- Qamata Qamata
- Coordinates: 31°58′39″S 27°26′23″E﻿ / ﻿31.97750°S 27.43972°E
- Country: South Africa
- Province: Eastern Cape
- District: Chris Hani
- Municipality: Intsika Yethu

Area
- • Total: 0.90 km^{2} (0.35 sq mi)

Population (2011)
- • Total: 114
- • Density: 130/km^{2} (330/sq mi)

Racial makeup (2011)
- • Black African: 100.0%

First languages (2011)
- • Xhosa: 95.6%
- • Northern Sotho: 1.8%
- • Other: 2.7%
- Time zone: UTC+2 (SAST)
- PO box: 5327

= Qamata, South Africa =

Qamata is a small town in Intsika Yethu Municipality, Chris Hani District (formerly St.

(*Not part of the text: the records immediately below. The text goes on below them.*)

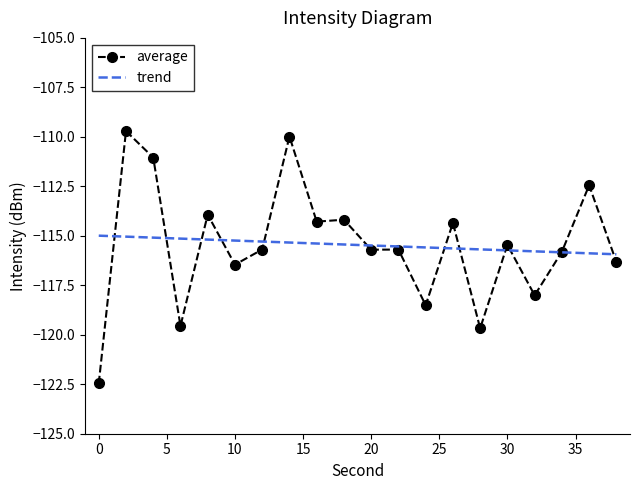

How many points are lower than both their immediate neighbors (excluding endpoints)?

7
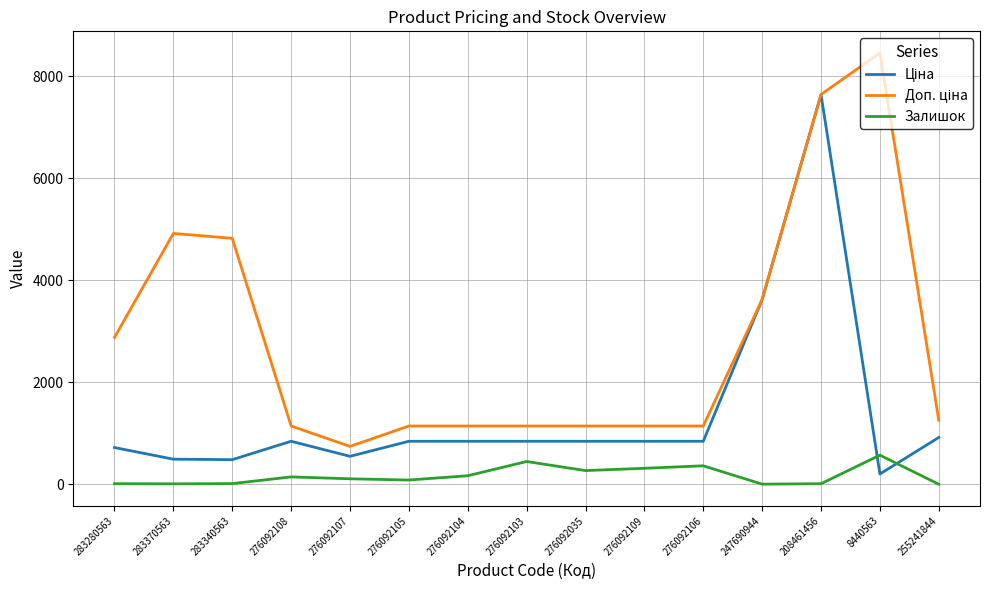

True or false: Залишок has a value of 268.0 at 276092035.

True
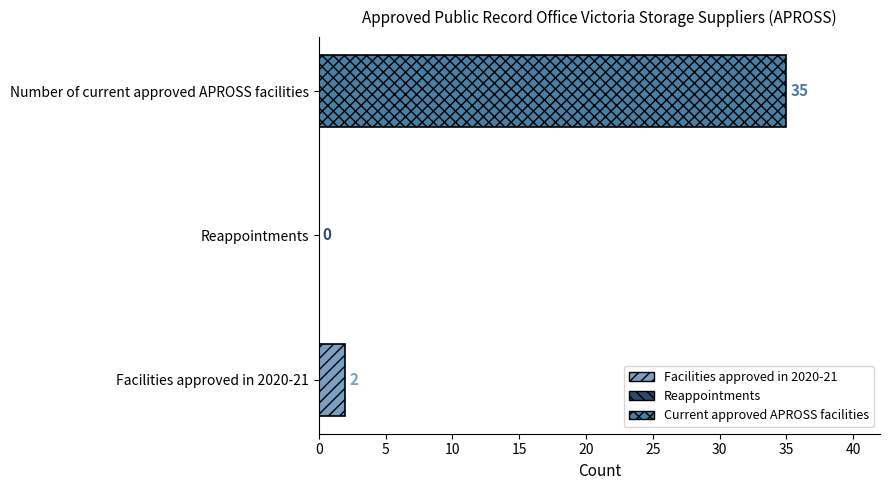

Rank the categories by value from lowest to highest.

Reappointments, Facilities approved in 2020-21, Number of current approved APROSS facilities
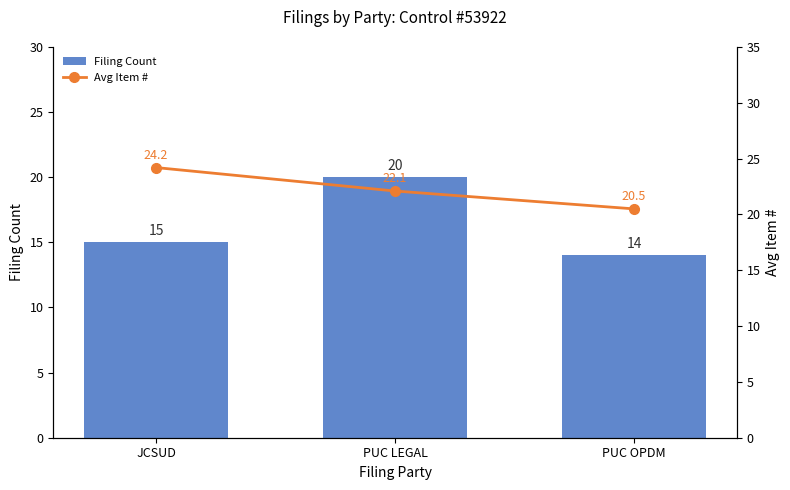

What is the value of the Filing Count bar at the 3rd from the left?

14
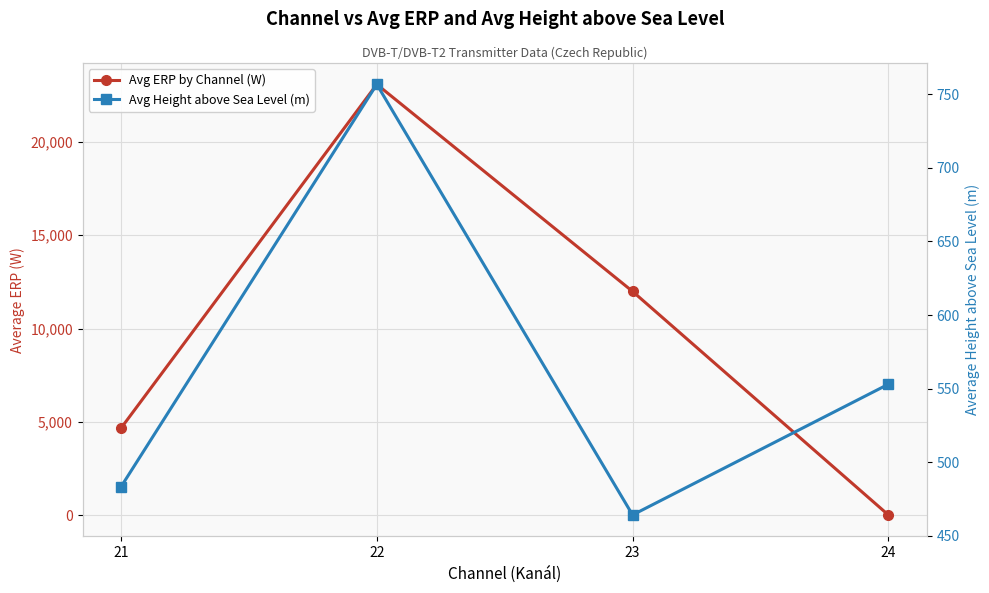

Which series has the largest range (max minus min)?

Avg ERP by Channel (W)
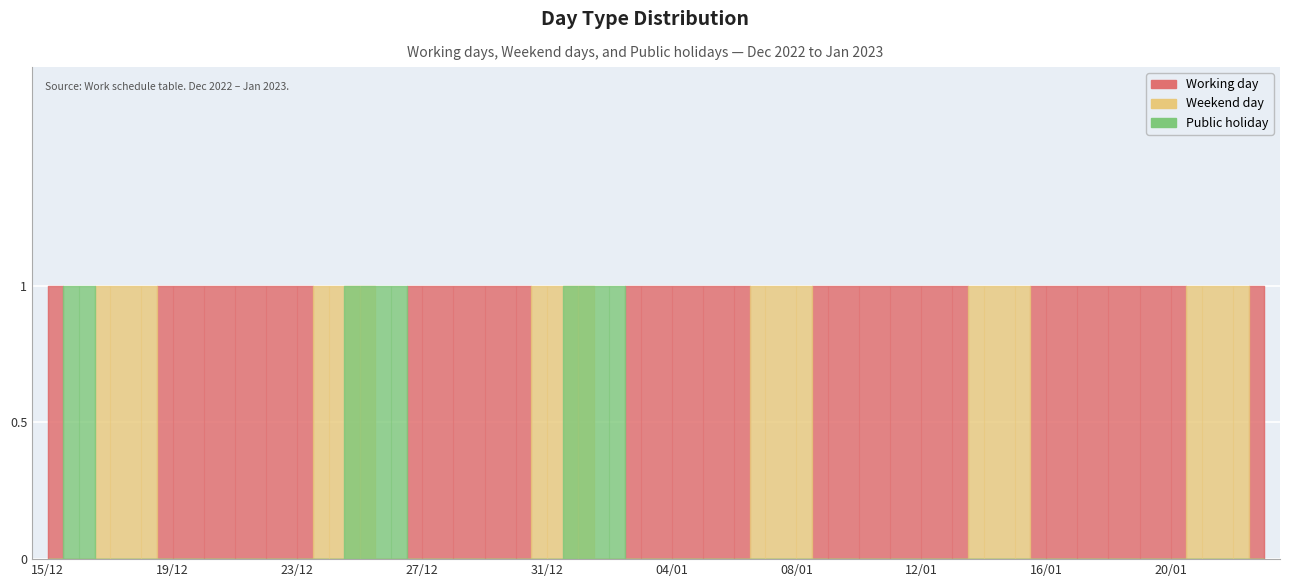

What is the average value of the Working day series?

1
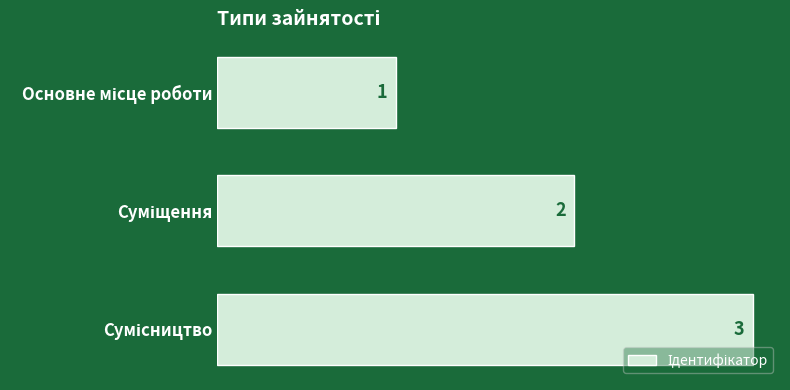

What is the value of the 3rd bar from the top?

3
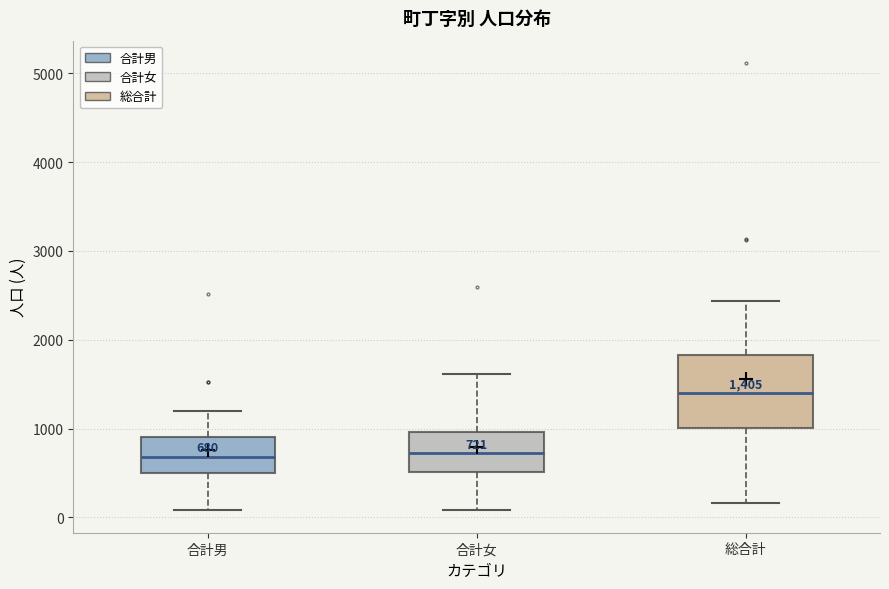

Comparing the boxes themselves (not the whiskers), which one is the tallest?

総合計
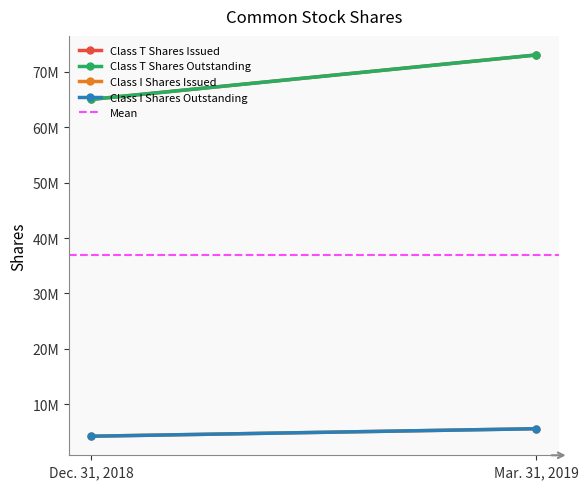

Which series has the largest range (max minus min)?

Class T Shares Issued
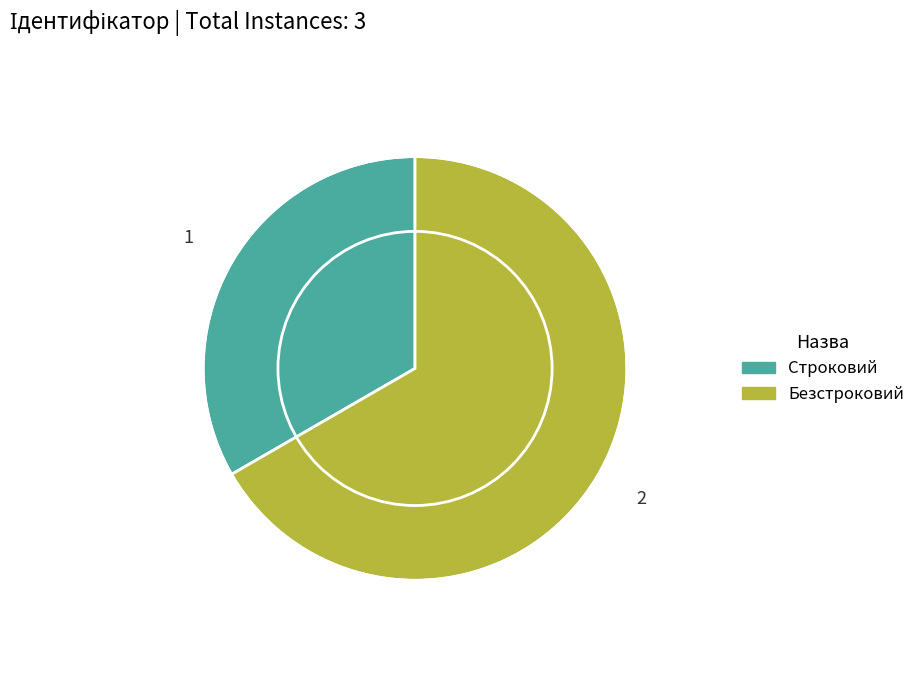

Is the sum of Строковий and Безстроковий greater than half?

Yes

Mark's District), Eastern Cape Province, South Africa. From 1963 to 1994, it was part of the semi-autonomous Transkei, and before that of western Tembuland. Qamata is located on Route R61 and on the Qamata River. It is 18 km west of the town of Cofimvaba, 39 km east of the R61 junction with the N6 national route and 58 km east of Queenstown.

==History==
Qamata was the birthplace of the Matanzima brothers, Kaiser and George, who were former rulers of the Transkei. It is also where they lived on probation after being released from gaol on corruption charges in 1987.